Although unusually dark outside with no visible moon and few streetlights, Caroline still knew every curve in the road. As a teenager, she and her friends had sometimes partied in the rocky hills behind the Chatsworth Reservoir. The area, also known as the Devil’s Canyon, had been made infamous in the late ’60s by the Manson family and to this day served as a kind of proving ground for adolescents. It had also made the news when claims of toxic runoff from a nearby rocket-testing facility made locals fearful their drinking water could be contaminated with a substance known to damage the thyroid. She thought it sad that such a naturally beautiful area had been saddled with such negativity.
She turned on her stereo and pressed the button on her steering wheel to roll her window down a couple of inches and let in some fresh air.

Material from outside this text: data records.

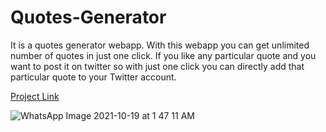 # Quotes-Generator
 It is a quotes generator webapp. With this webapp you can get unlimited number of quotes in just one click. If you like any particular quote and you want to post it on twitter so with just one click you can directly add that particular quote to your Twitter account.
 
 [Project Link](https://quotes-generator-of-shubh.netlify.app/)

![WhatsApp Image 2021-10-19 at 1 47 11 AM](https://user-images.githubusercontent.com/60169667/137804282-c9cbf4b4-4349-4c11-aa9e-4578516c734d.jpeg)

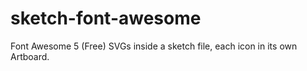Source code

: # sketch-font-awesome
Font Awesome 5 (Free) SVGs inside a sketch file, each icon in its own Artboard.
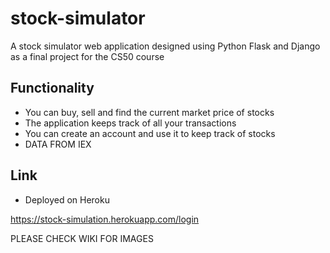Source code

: # stock-simulator

A stock simulator web application designed using Python Flask and Django as a final project for the CS50 course

## Functionality

- You can buy, sell and find the current market price of stocks 
- The application keeps track of all your transactions 
- You can create an account and use it to keep track of stocks
- DATA FROM IEX

## Link

- Deployed on Heroku

https://stock-simulation.herokuapp.com/login

PLEASE CHECK WIKI FOR IMAGES


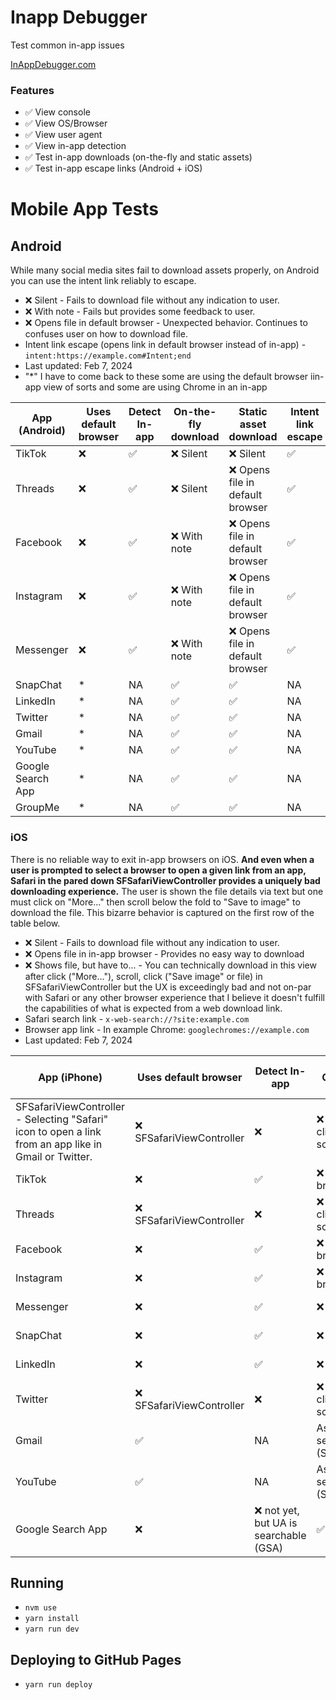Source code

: # Inapp Debugger

Test common in-app issues

[InAppDebugger.com](https://inappdebugger.com)

### Features

- ✅ View console
- ✅ View OS/Browser
- ✅ View user agent
- ✅ View in-app detection
- ✅ Test in-app downloads (on-the-fly and static assets)
- ✅ Test in-app escape links (Android + iOS)

# Mobile App Tests

## Android

While many social media sites fail to download assets properly, on Android you can use the intent link reliably to escape.

- ❌ Silent - Fails to download file without any indication to user.
- ❌ With note - Fails but provides some feedback to user.
- ❌ Opens file in default browser - Unexpected behavior. Continues to confuses user on how to download file.
- Intent link escape (opens link in default browser instead of in-app) - `intent:https://example.com#Intent;end`
- Last updated: Feb 7, 2024
- "*" I have to come back to these some are using the default browser iin-app view of sorts and some are using Chrome in an in-app

| App (Android)     | Uses default browser | Detect In-app | On-the-fly download | Static asset download            | Intent link escape |
| ----------------- | -------------------- | ------------- | ------------------- | -------------------------------- | ------------------ |
| TikTok            | ❌                   | ✅            | ❌ Silent           | ❌ Silent                        | ✅                 |
| Threads           | ❌                   | ✅            | ❌ Silent           | ❌ Opens file in default browser | ✅                 |
| Facebook          | ❌                   | ✅            | ❌ With note        | ❌ Opens file in default browser | ✅                 |
| Instagram         | ❌                   | ✅            | ❌ With note        | ❌ Opens file in default browser | ✅                 |
| Messenger         | ❌                   | ✅            | ❌ With note        | ❌ Opens file in default browser | ✅                 |
| SnapChat          | *                   | NA            | ✅                  | ✅                               | NA                 |
| LinkedIn          | *                   | NA            | ✅                  | ✅                               | NA                 |
| Twitter           | *                   | NA            | ✅                  | ✅                               | NA                 |
| Gmail             | *                   | NA            | ✅                  | ✅                               | NA                 |
| YouTube           | *                   | NA            | ✅                  | ✅                               | NA                 |
| Google Search App | *                   | NA            | ✅                  | ✅                               | NA                 |
| GroupMe           | *                   | NA            | ✅                  | ✅                               | NA                 |

### iOS

There is no reliable way to exit in-app browsers on iOS. **And even when a user is prompted to select a browser to open a given link from an app, Safari in the pared down SFSafariViewController provides a uniquely bad downloading experience.** The user is shown the file details via text but one must click on "More..." then scroll below the fold to "Save to image" to download the file. This bizarre behavior is captured on the first row of the table below.

- ❌ Silent - Fails to download file without any indication to user.
- ❌ Opens file in in-app browser - Provides no easy way to download
- ❌ Shows file, but have to... - You can technically download in this view after click ("More..."), scroll, click ("Save image" or file) in SFSafariViewController but the UX is exceedingly bad and not on-par with Safari or any other browser experience that I believe it doesn't fulfill the capabilities of what is expected from a web download link.
- Safari search link - `x-web-search://?site:example.com`
- Browser app link - In example Chrome: `googlechromes://example.com`
- Last updated: Feb 7, 2024

| App (iPhone)                                                                                          | Uses default browser      | Detect In-app                          | On-the-fly download                                                    | Static asset download                                                  | Safari search link         | Browser app link           |
| ----------------------------------------------------------------------------------------------------- | ------------------------- | -------------------------------------- | ---------------------------------------------------------------------- | ---------------------------------------------------------------------- | -------------------------- | -------------------------- |
| SFSafariViewController - Selecting "Safari" icon to open a link from an app like in Gmail or Twitter. | ❌ SFSafariViewController | ❌                                     | ❌ Shows file, but have to click "More..." then scroll to "Save image" | ❌ Shows file, but have to click "More..." then scroll to "Save image" | ❌                         | ✅                         |
| TikTok                                                                                                | ❌                        | ✅                                     | ❌ Opens file in in-app browser                                        | ❌ Opens file in in-app browser                                        | ✅                         | ❌                         |
| Threads                                                                                               | ❌ SFSafariViewController | ❌                                     | ❌ Shows file, but have to click "More..." then scroll to "Save image" | ❌ Shows file, but have to click "More..." then scroll to "Save image" | ❌                         | ✅                         |
| Facebook                                                                                              | ❌                        | ✅                                     | ❌ Opens file in in-app browser                                        | ❌ Opens file in in-app browser                                        | ✅                         | ✅                         |
| Instagram                                                                                             | ❌                        | ✅                                     | ❌ Opens file in in-app browser                                        | ❌ Opens file in in-app browser                                        | ❌                         | ✅                         |
| Messenger                                                                                             | ❌                        | ✅                                     | ❌ Silent                                                              | ❌ Opens file in in-app browser                                        | ✅                         | ✅                         |
| SnapChat                                                                                              | ❌                        | ✅                                     | ❌ Silent                                                              | ❌ Opens file in in-app browser                                        | ✅                         | ✅                         |
| LinkedIn                                                                                              | ❌                        | ✅                                     | ❌ Silent                                                              | ❌ Opens file in in-app browser                                        | ✅                         | ✅                         |
| Twitter                                                                                               | ❌ SFSafariViewController | ❌                                     | ❌ Shows file, but have to click "More..." then scroll to "Save image" | ❌ Shows file, but have to click "More..." then scroll to "Save image" | ❌                         | ✅                         |
| Gmail                                                                                                 | ✅                        | NA                                     | As long as you don't select Safari icon (SFSafariViewController)       | As long as you don't select Safari icon (SFSafariViewController)       | Selected browser dependent | Selected browser dependent |
| YouTube                                                                                               | ✅                        | NA                                     | As long as you don't select Safari icon (SFSafariViewController)       | As long as you don't select Safari icon (SFSafariViewController)       | Selected browser dependent | Selected browser dependent |
| Google Search App                                                                                     | ❌                        | ❌ not yet, but UA is searchable (GSA) | ✅                                                                     | ✅                                                                     | ❌                         | ❌                         |

## Running

- `nvm use`
- `yarn install`
- `yarn run dev`

## Deploying to GitHub Pages

- `yarn run deploy`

As she passed Bryant Drive on the right, she braked in anticipation of the abrupt right turn ahead that took her around the large bluff in the road. She hugged the curve, slowly
negotiating the sharp corner until she came out of it on the other side. She first noticed the debris on the asphalt straight ahead. Her headlights illuminated pieces of broken glass and jagged metal. Then she saw the older-model sedan smashed against the side of the cliff, an unexpected outgrowth. A figure dressed in black ran away from the car. Caroline braked quickly and pulled over onto the shoulder of the road, getting out of her car just as the man started his motorcycle and sped down the canyon in the opposite direction. She immediately dialed 9-1-1 on her cell phone and ran over toward the wreckage.
“There’s been an accident on Box Canyon Road in Chatsworth. I believe it’s the four hundred block, right near Bryant Drive.” She walked up to the car and looked inside. “Hello . . . can you hear me? Hello?” Her call disconnected.
She looked down at the female driver, reached through the broken window, and took her pulse at the wrist. She couldn’t feel anything, so she tried her neck. The woman’s nose was bloodied and her eyes were only halfway open. Caroline felt no pulse in her neck either. She shuddered; the woman looked familiar. She returned to her car, took a flare out of her trunk, and ran to place it in the middle of the street on the side of the bluff leading up to the site of the accident. She became winded almost immediately and stopped to catch her breath. Again, she dialed 9-1-1 on her cell phone, but she couldn’t get any reception. She walked farther down the street but still received no dial tone. The night air was crisp, and a cold breeze blew through the canyon. Caroline returned to her car to retrieve her sweater from the back seat. When she walked back toward the wreckage, she noticed the baby for the first time. She didn’t cry but squirmed and grunted softly, waving her fists in the air.